● **TASK DESCRIPTION**:
Copy out every item below character for character, omitting the pictures.

Saved data entries
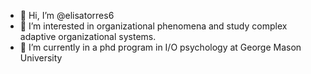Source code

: - 👋 Hi, I’m @elisatorres6
- 👀 I’m interested in organizational phenomena and study complex adaptive organizational systems. 
- 🌱 I’m currently in a phd program in I/O psychology at George Mason University

<!---
elisatorres6/elisatorres6 is a ✨ special ✨ repository because its `README.md` (this file) appears on your GitHub profile.
You can click the Preview link to take a look at your changes.
--->
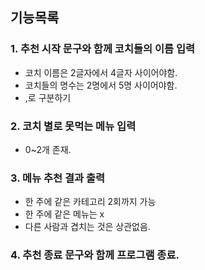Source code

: ## 기능목록

### 1. 추천 시작 문구와 함께 코치들의 이름 입력
- 코치 이름은 2글자에서 4글자 사이어야함.
- 코치들의 명수는 2명에서 5명 사이어야함.
- ,로 구분하기

### 2. 코치 별로 못먹는 메뉴 입력
- 0~2개 존재.

### 3. 메뉴 추천 결과 출력
- 한 주에 같은 카테고리 2회까지 가능
- 한 주에 같은 메뉴는 x
- 다른 사람과 겹치는 것은 상관없음.

### 4. 추천 종료 문구와 함께 프로그램 종료.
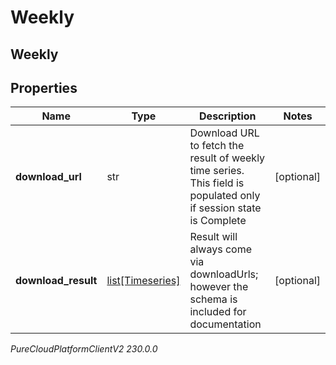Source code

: # Weekly

## Weekly

## Properties

|Name | Type | Description | Notes|
|------------ | ------------- | ------------- | -------------|
| **download_url** | str | Download URL to fetch the result of weekly time series. This field is populated only if session state is Complete | [optional] |
| **download_result** | [list[Timeseries]](Timeseries) | Result will always come via downloadUrls; however the schema is included for documentation | [optional] |



_PureCloudPlatformClientV2 230.0.0_
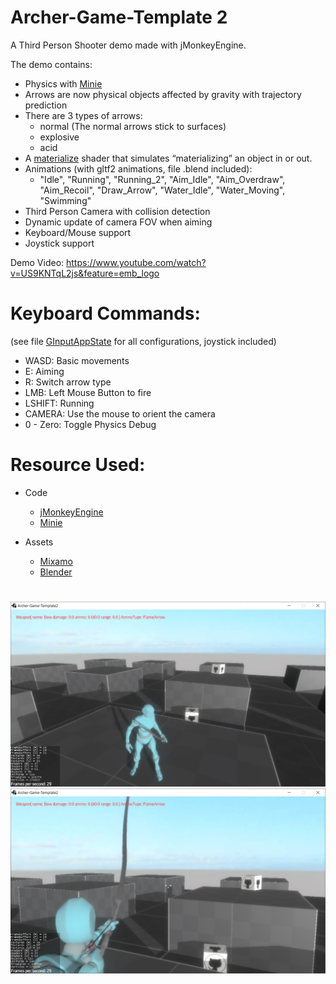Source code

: # Archer-Game-Template 2
A Third Person Shooter demo made with jMonkeyEngine.

The demo contains:

* Physics with [Minie](https://stephengold.github.io/Minie/minie/overview.html)
* Arrows are now physical objects affected by gravity with trajectory prediction
* There are 3 types of arrows:
  - normal (The normal arrows stick to surfaces)
  - explosive
  - acid
* A [materialize](https://store.jmonkeyengine.org/13e64183-01fb-4511-88a8-f6958f95a2c2) shader that simulates “materializing” an object in or out.
* Animations (with gltf2 animations, file .blend included): 
    * "Idle", "Running", "Running_2", "Aim_Idle", "Aim_Overdraw", "Aim_Recoil", "Draw_Arrow", "Water_Idle", "Water_Moving", "Swimming"
* Third Person Camera with collision detection
* Dynamic update of camera FOV when aiming
* Keyboard/Mouse support
* Joystick support

Demo Video:
https://www.youtube.com/watch?v=US9KNTqL2js&feature=emb_logo

# Keyboard Commands:
(see file [GInputAppState](https://github.com/capdevon/Archer-Game-Template2/blob/main/src/main/java/com/capdevon/input/GInputAppState.java) for all configurations, joystick included)
- WASD: Basic movements
- E: Aiming
- R: Switch arrow type
- LMB: Left Mouse Button to fire
- LSHIFT: Running
- CAMERA: Use the mouse to orient the camera
- 0 - Zero: Toggle Physics Debug

# Resource Used:

- Code
    - [jMonkeyEngine](https://jmonkeyengine.org/)
    - [Minie](https://stephengold.github.io/Minie/minie/overview.html)
    
- Assets
    - [Mixamo](https://www.mixamo.com/)
    - [Blender](https://www.blender.org/download/)

# 
![Screenshot](images/archer-1.jpg)
![Screenshot](images/archer-2.jpg)
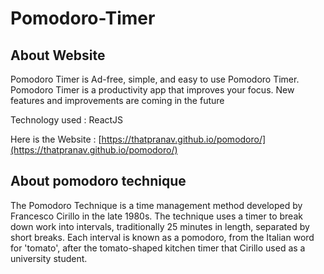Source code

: # Pomodoro-Timer

## About Website
Pomodoro Timer is Ad-free, simple, and easy to use Pomodoro Timer. Pomodoro Timer is a productivity app that improves your focus. New features and improvements are coming in the future

Technology used : ReactJS

Here is the Website :  [https://thatpranav.github.io/pomodoro/](https://thatpranav.github.io/pomodoro/)

## About pomodoro technique
The Pomodoro Technique is a time management method developed by Francesco Cirillo in the late 1980s. The technique uses a timer to break down work into intervals, traditionally 25 minutes in length, separated by short breaks. Each interval is known as a pomodoro, from the Italian word for 'tomato', after the tomato-shaped kitchen timer that Cirillo used as a university student.
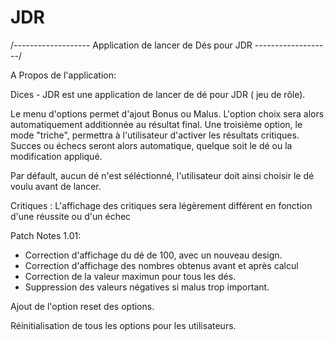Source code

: # JDR
/------------------- Application de lancer de Dés pour JDR -------------------/
 
 A Propos de l'application:
 
  Dices - JDR est une application de lancer de dé pour JDR ( jeu de rôle). 
  
  Le menu d'options permet d'ajout Bonus ou Malus. L'option choix sera alors automatiquement additionnée au résultat final.
  Une troisième option, le mode "triche", permettra à l'utilisateur d'activer les résultats critiques. Succes ou échecs seront alors automatique, quelque soit le dé ou la modification appliqué.
  
Par défault, aucun dé n'est séléctionné, l'utilisateur doit ainsi choisir le dé voulu avant de lancer.

Critiques : L'affichage des critiques sera légèrement différent en fonction d'une réussite ou d'un échec

Patch Notes 1.01:

* Correction d'affichage du dé de 100, avec un nouveau design.
* Correction d'affichage des nombres obtenus avant et après calcul
* Correction de la valeur maximun pour tous les dés.
* Suppression des valeurs négatives si malus trop important.

Ajout de l'option reset des options.

 Réinitialisation de tous les options pour les utilisateurs.

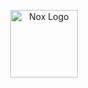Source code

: <p align="center">
  <img
    src="https://user-images.githubusercontent.com/965dac09-6839-4c61-98cf-d872b3ebd6f9"
    alt="Nox Logo"
    width="108"
  />
</p>
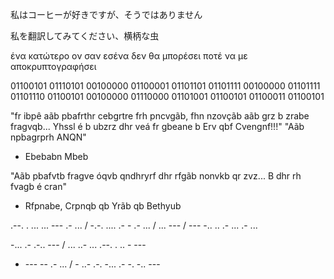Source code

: 私はコーヒーが好きですが、そうではありません

私を翻訳してみてください、横柄な虫

ένα κατώτερο ον σαν εσένα δεν θα μπορέσει ποτέ να με αποκρυπτογραφήσει

01100101 01110101 00100000 01100001 01101101 01101111 00100000 01101111 01101110 01100101 00100000 01110000 01101001 01100101 01100011 01100101 

"fr ibpê aãb pbafrthr cebgrtre frh pncvgãb, fhn nzovçãb aãb grz b zrabe fragvqb... Yhssl é b ubzrz dhr veá fr gbeane b Erv qbf Cvengnf!!!"
"Aãb npbagrprh ANQN"
- Ebebabn Mbeb

"Aãb pbafvtb fragve óqvb qndhryrf dhr rfgãb nonvkb qr zvz... B dhr rh fvagb é cran"
- Rfpnabe, Crpnqb qb Yrãb qb Bethyub

.--. . ... ... --- .- ... / -.-. .... .- - .- ... / ... --- / --- -.. .. .- ... .- ...

-... .- .-.. --- / ... ..- ... .--. . .. - ---

- --- -- .- ... / - ..- .-. -... .- -. -.. ---
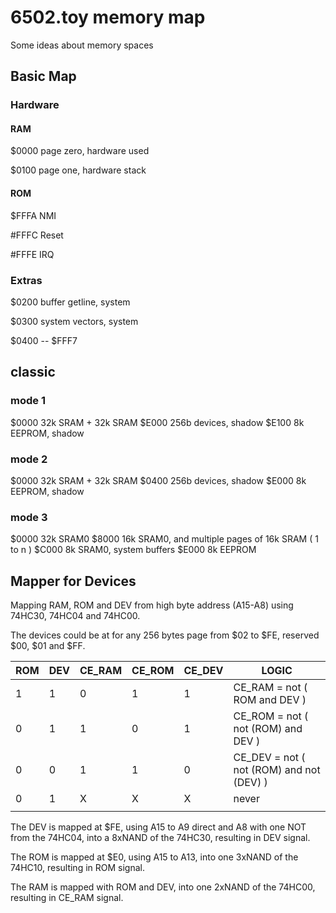 # 6502.toy memory map

Some ideas about memory spaces

## Basic Map

### Hardware

#### RAM

$0000  page zero, hardware used

$0100  page one, hardware stack

#### ROM

$FFFA  NMI

#FFFC  Reset

#FFFE  IRQ

### Extras

$0200  buffer getline, system

$0300  system vectors, system

$0400 -- $FFF7 

## classic

### mode 1
$0000 32k SRAM + 32k SRAM 
$E000 256b devices, shadow
$E100 8k EEPROM, shadow

### mode 2
$0000 32k SRAM + 32k SRAM
$0400 256b devices, shadow
$E000 8k EEPROM, shadow

### mode 3
$0000 32k SRAM0
$8000 16k SRAM0, and multiple pages of 16k SRAM ( 1 to n )
$C000  8k SRAM0, system buffers
$E000  8k EEPROM

## Mapper for Devices

Mapping RAM, ROM and DEV from high byte address (A15-A8) using 74HC30, 74HC04 and 74HC00.

The devices could be at for any 256 bytes page from $02 to $FE, reserved $00, $01 and $FF.

| ROM | DEV | CE_RAM | CE_ROM | CE_DEV | LOGIC |
| --- | --- | --- | --- | --- | --- |
| 1 | 1 | 0 | 1 | 1 | CE_RAM = not ( ROM and DEV ) |
| 0 | 1 | 1 | 0 | 1 | CE_ROM = not ( not (ROM) and DEV ) |
| 0 | 0 | 1 | 1 | 0 | CE_DEV = not ( not (ROM) and not (DEV) ) |
| 0 | 1 | X | X | X | never |
| | | | | |

The DEV is mapped at $FE, using A15 to A9 direct and A8 with one NOT from the 74HC04, into a 8xNAND of the 74HC30, resulting in DEV signal.

The ROM is mapped at $E0, using A15 to A13, into one 3xNAND of the 74HC10, resulting in ROM signal.

The RAM is mapped with ROM and DEV, into one 2xNAND of the 74HC00, resulting in CE_RAM signal.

● **RESULT**:
Source code

: - 👋 Hi, I’m @elisatorres6
- 👀 I’m interested in organizational phenomena and study complex adaptive organizational systems. 
- 🌱 I’m currently in a phd program in I/O psychology at George Mason University

<!---
elisatorres6/elisatorres6 is a ✨ special ✨ repository because its `README.md` (this file) appears on your GitHub profile.
You can click the Preview link to take a look at your changes.
--->
Source code

: ## 기능목록

### 1. 추천 시작 문구와 함께 코치들의 이름 입력
- 코치 이름은 2글자에서 4글자 사이어야함.
- 코치들의 명수는 2명에서 5명 사이어야함.
- ,로 구분하기

### 2. 코치 별로 못먹는 메뉴 입력
- 0~2개 존재.

### 3. 메뉴 추천 결과 출력
- 한 주에 같은 카테고리 2회까지 가능
- 한 주에 같은 메뉴는 x
- 다른 사람과 겹치는 것은 상관없음.

### 4. 추천 종료 문구와 함께 프로그램 종료.
Source code

: # Weekly

## Weekly

## Properties

|Name | Type | Description | Notes|
|------------ | ------------- | ------------- | -------------|
| **download_url** | str | Download URL to fetch the result of weekly time series. This field is populated only if session state is Complete | [optional] |
| **download_result** | [list[Timeseries]](Timeseries) | Result will always come via downloadUrls; however the schema is included for documentation | [optional] |



_PureCloudPlatformClientV2 230.0.0_
Source code

: # Archer-Game-Template 2
A Third Person Shooter demo made with jMonkeyEngine.

The demo contains:

* Physics with [Minie](https://stephengold.github.io/Minie/minie/overview.html)
* Arrows are now physical objects affected by gravity with trajectory prediction
* There are 3 types of arrows:
  - normal (The normal arrows stick to surfaces)
  - explosive
  - acid
* A [materialize](https://store.jmonkeyengine.org/13e64183-01fb-4511-88a8-f6958f95a2c2) shader that simulates “materializing” an object in or out.
* Animations (with gltf2 animations, file .blend included): 
    * "Idle", "Running", "Running_2", "Aim_Idle", "Aim_Overdraw", "Aim_Recoil", "Draw_Arrow", "Water_Idle", "Water_Moving", "Swimming"
* Third Person Camera with collision detection
* Dynamic update of camera FOV when aiming
* Keyboard/Mouse support
* Joystick support

Demo Video:
https://www.youtube.com/watch?v=US9KNTqL2js&feature=emb_logo

# Keyboard Commands:
(see file [GInputAppState](https://github.com/capdevon/Archer-Game-Template2/blob/main/src/main/java/com/capdevon/input/GInputAppState.java) for all configurations, joystick included)
- WASD: Basic movements
- E: Aiming
- R: Switch arrow type
- LMB: Left Mouse Button to fire
- LSHIFT: Running
- CAMERA: Use the mouse to orient the camera
- 0 - Zero: Toggle Physics Debug

# Resource Used:

- Code
    - [jMonkeyEngine](https://jmonkeyengine.org/)
    - [Minie](https://stephengold.github.io/Minie/minie/overview.html)
    
- Assets
    - [Mixamo](https://www.mixamo.com/)
    - [Blender](https://www.blender.org/download/)

# 
![Screenshot](images/archer-1.jpg)
![Screenshot](images/archer-2.jpg)
Source code

: # Pomodoro-Timer

## About Website
Pomodoro Timer is Ad-free, simple, and easy to use Pomodoro Timer. Pomodoro Timer is a productivity app that improves your focus. New features and improvements are coming in the future

Technology used : ReactJS

Here is the Website :  [https://thatpranav.github.io/pomodoro/](https://thatpranav.github.io/pomodoro/)

## About pomodoro technique
The Pomodoro Technique is a time management method developed by Francesco Cirillo in the late 1980s. The technique uses a timer to break down work into intervals, traditionally 25 minutes in length, separated by short breaks. Each interval is known as a pomodoro, from the Italian word for 'tomato', after the tomato-shaped kitchen timer that Cirillo used as a university student.
Source code

: # JDR
/------------------- Application de lancer de Dés pour JDR -------------------/
 
 A Propos de l'application:
 
  Dices - JDR est une application de lancer de dé pour JDR ( jeu de rôle). 
  
  Le menu d'options permet d'ajout Bonus ou Malus. L'option choix sera alors automatiquement additionnée au résultat final.
  Une troisième option, le mode "triche", permettra à l'utilisateur d'activer les résultats critiques. Succes ou échecs seront alors automatique, quelque soit le dé ou la modification appliqué.
  
Par défault, aucun dé n'est séléctionné, l'utilisateur doit ainsi choisir le dé voulu avant de lancer.

Critiques : L'affichage des critiques sera légèrement différent en fonction d'une réussite ou d'un échec

Patch Notes 1.01:

* Correction d'affichage du dé de 100, avec un nouveau design.
* Correction d'affichage des nombres obtenus avant et après calcul
* Correction de la valeur maximun pour tous les dés.
* Suppression des valeurs négatives si malus trop important.

Ajout de l'option reset des options.

 Réinitialisation de tous les options pour les utilisateurs.

Source code

: <p align="center">
  <img
    src="https://user-images.githubusercontent.com/965dac09-6839-4c61-98cf-d872b3ebd6f9"
    alt="Nox Logo"
    width="108"
  />
</p>
Source code

: 私はコーヒーが好きですが、そうではありません

私を翻訳してみてください、横柄な虫

ένα κατώτερο ον σαν εσένα δεν θα μπορέσει ποτέ να με αποκρυπτογραφήσει

01100101 01110101 00100000 01100001 01101101 01101111 00100000 01101111 01101110 01100101 00100000 01110000 01101001 01100101 01100011 01100101 

"fr ibpê aãb pbafrthr cebgrtre frh pncvgãb, fhn nzovçãb aãb grz b zrabe fragvqb... Yhssl é b ubzrz dhr veá fr gbeane b Erv qbf Cvengnf!!!"
"Aãb npbagrprh ANQN"
- Ebebabn Mbeb

"Aãb pbafvtb fragve óqvb qndhryrf dhr rfgãb nonvkb qr zvz... B dhr rh fvagb é cran"
- Rfpnabe, Crpnqb qb Yrãb qb Bethyub

.--. . ... ... --- .- ... / -.-. .... .- - .- ... / ... --- / --- -.. .. .- ... .- ...

-... .- .-.. --- / ... ..- ... .--. . .. - ---

- --- -- .- ... / - ..- .-. -... .- -. -.. ---
 # 6502.toy memory map

Some ideas about memory spaces

## Basic Map

### Hardware

#### RAM

$0000  page zero, hardware used

$0100  page one, hardware stack

#### ROM

$FFFA  NMI

#FFFC  Reset

#FFFE  IRQ

### Extras

$0200  buffer getline, system

$0300  system vectors, system

$0400 -- $FFF7 

## classic

### mode 1
$0000 32k SRAM + 32k SRAM 
$E000 256b devices, shadow
$E100 8k EEPROM, shadow

### mode 2
$0000 32k SRAM + 32k SRAM
$0400 256b devices, shadow
$E000 8k EEPROM, shadow

### mode 3
$0000 32k SRAM0
$8000 16k SRAM0, and multiple pages of 16k SRAM ( 1 to n )
$C000  8k SRAM0, system buffers
$E000  8k EEPROM

## Mapper for Devices

Mapping RAM, ROM and DEV from high byte address (A15-A8) using 74HC30, 74HC04 and 74HC00.

The devices could be at for any 256 bytes page from $02 to $FE, reserved $00, $01 and $FF.

| ROM | DEV | CE_RAM | CE_ROM | CE_DEV | LOGIC |
| --- | --- | --- | --- | --- | --- |
| 1 | 1 | 0 | 1 | 1 | CE_RAM = not ( ROM and DEV ) |
| 0 | 1 | 1 | 0 | 1 | CE_ROM = not ( not (ROM) and DEV ) |
| 0 | 0 | 1 | 1 | 0 | CE_DEV = not ( not (ROM) and not (DEV) ) |
| 0 | 1 | X | X | X | never |
| | | | | |

The DEV is mapped at $FE, using A15 to A9 direct and A8 with one NOT from the 74HC04, into a 8xNAND of the 74HC30, resulting in DEV signal.

The ROM is mapped at $E0, using A15 to A13, into one 3xNAND of the 74HC10, resulting in ROM signal.

The RAM is mapped with ROM and DEV, into one 2xNAND of the 74HC00, resulting in CE_RAM signal.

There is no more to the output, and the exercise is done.